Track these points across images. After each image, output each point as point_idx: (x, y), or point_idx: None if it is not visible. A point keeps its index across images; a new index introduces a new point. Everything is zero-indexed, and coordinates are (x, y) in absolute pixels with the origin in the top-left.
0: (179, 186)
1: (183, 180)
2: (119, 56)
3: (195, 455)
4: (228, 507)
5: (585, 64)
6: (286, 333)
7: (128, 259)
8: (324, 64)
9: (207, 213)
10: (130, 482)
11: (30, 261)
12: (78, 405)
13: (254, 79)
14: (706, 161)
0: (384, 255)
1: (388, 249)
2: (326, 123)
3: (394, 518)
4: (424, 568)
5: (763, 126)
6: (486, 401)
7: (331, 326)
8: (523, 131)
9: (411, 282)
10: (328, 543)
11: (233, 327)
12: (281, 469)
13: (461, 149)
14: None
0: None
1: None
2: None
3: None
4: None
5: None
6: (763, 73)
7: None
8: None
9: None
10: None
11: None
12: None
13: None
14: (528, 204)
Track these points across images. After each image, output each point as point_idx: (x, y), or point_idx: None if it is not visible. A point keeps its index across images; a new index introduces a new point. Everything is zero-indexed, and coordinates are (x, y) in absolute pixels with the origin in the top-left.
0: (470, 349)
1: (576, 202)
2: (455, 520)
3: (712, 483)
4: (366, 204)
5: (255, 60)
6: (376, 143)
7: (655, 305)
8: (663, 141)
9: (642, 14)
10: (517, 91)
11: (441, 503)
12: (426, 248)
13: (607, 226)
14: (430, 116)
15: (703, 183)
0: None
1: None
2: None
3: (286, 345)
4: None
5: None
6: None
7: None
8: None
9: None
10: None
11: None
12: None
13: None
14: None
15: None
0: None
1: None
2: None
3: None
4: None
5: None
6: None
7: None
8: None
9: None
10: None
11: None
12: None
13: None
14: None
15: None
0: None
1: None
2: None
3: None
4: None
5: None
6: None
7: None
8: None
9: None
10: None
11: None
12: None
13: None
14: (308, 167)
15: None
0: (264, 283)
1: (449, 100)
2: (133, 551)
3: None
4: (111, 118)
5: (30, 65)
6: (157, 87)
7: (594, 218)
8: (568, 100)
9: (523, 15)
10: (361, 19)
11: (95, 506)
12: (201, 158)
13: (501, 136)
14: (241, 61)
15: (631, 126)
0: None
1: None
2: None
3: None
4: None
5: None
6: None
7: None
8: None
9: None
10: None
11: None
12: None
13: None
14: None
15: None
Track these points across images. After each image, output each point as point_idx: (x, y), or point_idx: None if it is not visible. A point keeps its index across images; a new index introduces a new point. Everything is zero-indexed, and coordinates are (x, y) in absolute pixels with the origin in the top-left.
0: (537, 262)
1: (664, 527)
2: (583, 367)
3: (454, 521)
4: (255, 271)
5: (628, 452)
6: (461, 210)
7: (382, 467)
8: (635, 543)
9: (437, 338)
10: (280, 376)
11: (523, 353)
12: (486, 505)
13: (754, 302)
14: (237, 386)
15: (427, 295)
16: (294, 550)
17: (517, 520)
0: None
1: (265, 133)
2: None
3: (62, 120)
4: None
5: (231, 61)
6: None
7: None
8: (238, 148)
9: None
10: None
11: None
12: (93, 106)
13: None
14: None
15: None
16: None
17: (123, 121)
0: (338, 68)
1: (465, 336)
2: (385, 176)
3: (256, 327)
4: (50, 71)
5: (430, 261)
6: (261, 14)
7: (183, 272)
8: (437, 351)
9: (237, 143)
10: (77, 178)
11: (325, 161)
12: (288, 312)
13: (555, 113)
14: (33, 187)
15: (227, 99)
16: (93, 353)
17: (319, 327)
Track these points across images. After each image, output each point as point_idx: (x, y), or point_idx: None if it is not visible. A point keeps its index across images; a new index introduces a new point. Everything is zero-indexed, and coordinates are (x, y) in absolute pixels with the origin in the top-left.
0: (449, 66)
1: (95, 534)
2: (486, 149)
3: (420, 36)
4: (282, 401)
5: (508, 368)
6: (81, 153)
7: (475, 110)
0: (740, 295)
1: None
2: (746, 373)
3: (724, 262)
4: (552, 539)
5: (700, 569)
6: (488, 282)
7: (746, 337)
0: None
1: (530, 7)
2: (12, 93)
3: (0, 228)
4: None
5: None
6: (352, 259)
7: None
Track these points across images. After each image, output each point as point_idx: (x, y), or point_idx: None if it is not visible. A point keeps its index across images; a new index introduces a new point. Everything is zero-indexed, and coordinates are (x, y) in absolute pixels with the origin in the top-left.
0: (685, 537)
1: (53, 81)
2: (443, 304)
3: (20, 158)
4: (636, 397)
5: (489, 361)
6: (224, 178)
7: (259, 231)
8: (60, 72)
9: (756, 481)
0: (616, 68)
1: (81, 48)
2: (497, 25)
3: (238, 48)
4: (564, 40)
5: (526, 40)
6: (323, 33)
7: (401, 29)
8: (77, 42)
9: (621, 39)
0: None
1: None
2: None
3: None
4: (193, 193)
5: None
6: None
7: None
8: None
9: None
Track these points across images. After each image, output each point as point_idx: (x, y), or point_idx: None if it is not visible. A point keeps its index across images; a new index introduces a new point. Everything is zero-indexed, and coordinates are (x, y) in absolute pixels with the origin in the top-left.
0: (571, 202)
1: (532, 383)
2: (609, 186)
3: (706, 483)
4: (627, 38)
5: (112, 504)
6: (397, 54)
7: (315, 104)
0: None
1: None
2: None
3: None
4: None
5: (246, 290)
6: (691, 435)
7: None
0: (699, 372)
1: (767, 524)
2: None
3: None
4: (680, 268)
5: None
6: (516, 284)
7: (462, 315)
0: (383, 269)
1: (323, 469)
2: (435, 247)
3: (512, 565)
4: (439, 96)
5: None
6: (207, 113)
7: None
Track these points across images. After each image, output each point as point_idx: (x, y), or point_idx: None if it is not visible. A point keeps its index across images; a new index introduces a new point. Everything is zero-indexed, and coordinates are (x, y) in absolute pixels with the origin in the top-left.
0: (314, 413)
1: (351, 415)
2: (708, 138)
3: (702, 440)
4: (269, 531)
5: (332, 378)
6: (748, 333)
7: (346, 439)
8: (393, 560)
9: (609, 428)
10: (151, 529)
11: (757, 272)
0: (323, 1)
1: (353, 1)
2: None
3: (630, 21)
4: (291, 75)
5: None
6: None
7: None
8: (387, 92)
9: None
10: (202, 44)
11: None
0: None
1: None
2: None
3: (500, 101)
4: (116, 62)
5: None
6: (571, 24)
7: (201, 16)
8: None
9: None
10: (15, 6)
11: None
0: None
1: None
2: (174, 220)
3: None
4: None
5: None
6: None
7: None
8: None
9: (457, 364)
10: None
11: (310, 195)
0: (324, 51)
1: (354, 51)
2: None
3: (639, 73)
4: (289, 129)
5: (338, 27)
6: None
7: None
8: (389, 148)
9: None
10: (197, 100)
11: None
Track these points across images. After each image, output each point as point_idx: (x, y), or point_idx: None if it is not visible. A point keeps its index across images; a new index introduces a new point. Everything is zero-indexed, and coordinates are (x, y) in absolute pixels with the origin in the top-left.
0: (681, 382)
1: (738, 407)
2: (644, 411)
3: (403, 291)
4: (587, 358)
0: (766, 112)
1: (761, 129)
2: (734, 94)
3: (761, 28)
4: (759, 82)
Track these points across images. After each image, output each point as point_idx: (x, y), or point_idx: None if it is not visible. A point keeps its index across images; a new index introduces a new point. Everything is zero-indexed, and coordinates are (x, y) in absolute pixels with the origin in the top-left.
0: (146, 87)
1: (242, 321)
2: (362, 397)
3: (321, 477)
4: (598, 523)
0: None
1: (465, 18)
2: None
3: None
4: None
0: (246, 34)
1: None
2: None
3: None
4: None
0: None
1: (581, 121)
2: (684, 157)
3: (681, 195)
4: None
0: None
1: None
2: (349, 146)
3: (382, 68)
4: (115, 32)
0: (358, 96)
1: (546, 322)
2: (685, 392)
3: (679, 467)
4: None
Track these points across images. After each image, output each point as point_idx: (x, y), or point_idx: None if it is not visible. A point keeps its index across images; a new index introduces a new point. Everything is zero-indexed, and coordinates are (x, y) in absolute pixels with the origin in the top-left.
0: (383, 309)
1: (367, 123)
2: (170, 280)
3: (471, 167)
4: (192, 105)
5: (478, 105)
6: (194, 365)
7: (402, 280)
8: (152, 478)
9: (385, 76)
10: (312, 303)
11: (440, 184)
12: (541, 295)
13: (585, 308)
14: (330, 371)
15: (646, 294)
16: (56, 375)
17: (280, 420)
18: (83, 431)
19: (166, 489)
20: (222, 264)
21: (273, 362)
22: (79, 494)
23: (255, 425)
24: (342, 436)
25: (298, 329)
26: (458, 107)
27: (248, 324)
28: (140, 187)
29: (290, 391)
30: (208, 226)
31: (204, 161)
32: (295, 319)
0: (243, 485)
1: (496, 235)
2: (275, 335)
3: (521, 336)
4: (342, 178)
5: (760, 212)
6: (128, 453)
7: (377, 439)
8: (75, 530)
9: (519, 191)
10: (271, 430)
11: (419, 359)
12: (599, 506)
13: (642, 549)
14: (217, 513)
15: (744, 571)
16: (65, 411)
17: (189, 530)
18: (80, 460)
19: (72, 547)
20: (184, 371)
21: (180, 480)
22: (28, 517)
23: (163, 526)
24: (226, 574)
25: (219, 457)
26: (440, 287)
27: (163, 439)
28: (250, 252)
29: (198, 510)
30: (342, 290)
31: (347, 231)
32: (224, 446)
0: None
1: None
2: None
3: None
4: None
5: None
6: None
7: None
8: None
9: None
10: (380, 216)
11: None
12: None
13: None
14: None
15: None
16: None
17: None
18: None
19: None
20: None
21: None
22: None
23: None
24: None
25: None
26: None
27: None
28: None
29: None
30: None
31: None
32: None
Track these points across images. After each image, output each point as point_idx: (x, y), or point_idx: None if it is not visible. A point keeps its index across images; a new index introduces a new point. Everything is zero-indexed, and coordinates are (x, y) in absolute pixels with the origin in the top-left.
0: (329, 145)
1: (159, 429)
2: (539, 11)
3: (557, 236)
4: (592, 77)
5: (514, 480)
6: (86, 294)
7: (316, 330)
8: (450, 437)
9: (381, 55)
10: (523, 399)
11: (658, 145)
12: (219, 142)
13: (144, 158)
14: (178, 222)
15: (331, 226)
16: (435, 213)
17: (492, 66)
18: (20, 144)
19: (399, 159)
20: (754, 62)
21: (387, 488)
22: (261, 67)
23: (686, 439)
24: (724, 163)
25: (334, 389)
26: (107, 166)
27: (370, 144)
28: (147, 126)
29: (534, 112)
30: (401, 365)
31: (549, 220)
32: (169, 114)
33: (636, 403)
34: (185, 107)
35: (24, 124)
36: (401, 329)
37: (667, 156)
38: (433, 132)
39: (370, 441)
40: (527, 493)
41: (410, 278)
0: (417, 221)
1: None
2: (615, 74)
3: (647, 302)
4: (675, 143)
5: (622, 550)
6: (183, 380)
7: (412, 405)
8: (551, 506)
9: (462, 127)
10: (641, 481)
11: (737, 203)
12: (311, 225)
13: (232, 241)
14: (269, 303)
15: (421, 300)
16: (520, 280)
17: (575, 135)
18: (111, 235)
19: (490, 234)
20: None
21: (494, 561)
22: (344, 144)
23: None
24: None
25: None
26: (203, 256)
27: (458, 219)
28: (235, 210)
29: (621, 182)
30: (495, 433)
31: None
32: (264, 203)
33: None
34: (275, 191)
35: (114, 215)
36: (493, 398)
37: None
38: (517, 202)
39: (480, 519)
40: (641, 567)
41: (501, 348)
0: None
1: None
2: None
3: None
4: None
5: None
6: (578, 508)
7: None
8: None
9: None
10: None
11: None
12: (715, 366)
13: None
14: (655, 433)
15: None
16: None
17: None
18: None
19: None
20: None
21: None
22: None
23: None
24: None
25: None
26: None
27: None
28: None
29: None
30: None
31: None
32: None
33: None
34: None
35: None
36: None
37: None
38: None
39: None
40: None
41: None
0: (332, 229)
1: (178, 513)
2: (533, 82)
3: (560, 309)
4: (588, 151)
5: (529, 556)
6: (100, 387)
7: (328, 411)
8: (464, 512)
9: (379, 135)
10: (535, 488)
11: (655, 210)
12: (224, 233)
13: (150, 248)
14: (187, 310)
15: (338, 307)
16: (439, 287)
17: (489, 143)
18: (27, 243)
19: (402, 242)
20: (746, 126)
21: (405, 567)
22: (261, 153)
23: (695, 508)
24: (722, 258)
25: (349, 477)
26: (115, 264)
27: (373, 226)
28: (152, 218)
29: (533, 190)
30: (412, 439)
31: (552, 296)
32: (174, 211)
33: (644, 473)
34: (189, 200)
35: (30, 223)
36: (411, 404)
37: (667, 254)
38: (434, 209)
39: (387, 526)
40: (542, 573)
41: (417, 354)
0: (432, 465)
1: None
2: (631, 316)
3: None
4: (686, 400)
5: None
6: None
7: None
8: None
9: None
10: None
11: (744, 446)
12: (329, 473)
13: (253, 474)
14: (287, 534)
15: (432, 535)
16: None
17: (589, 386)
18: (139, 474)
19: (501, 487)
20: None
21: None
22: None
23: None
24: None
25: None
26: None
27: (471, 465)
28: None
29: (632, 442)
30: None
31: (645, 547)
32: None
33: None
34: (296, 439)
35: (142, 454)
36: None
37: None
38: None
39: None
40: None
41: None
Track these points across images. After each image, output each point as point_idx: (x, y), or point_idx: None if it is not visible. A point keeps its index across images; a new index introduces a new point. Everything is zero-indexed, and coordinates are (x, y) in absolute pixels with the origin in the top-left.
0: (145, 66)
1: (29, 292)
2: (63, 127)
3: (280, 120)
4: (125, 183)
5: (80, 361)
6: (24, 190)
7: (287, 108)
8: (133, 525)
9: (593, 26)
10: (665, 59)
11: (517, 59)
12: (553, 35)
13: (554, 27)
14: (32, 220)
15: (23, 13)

========================

Exercise details: Transcribe the listing above verbatim, from its first line through the line containing "13: (461, 149)", including both.

Worked answer:
Track these points across images. After each image, output each point as point_idx: (x, y), or point_idx: None if it is not visible. A point keeps its index across images; a new index introduces a new point. Everything is zero-indexed, and coordinates are (x, y) in absolute pixels with the origin in the top-left.
0: (179, 186)
1: (183, 180)
2: (119, 56)
3: (195, 455)
4: (228, 507)
5: (585, 64)
6: (286, 333)
7: (128, 259)
8: (324, 64)
9: (207, 213)
10: (130, 482)
11: (30, 261)
12: (78, 405)
13: (254, 79)
14: (706, 161)
0: (384, 255)
1: (388, 249)
2: (326, 123)
3: (394, 518)
4: (424, 568)
5: (763, 126)
6: (486, 401)
7: (331, 326)
8: (523, 131)
9: (411, 282)
10: (328, 543)
11: (233, 327)
12: (281, 469)
13: (461, 149)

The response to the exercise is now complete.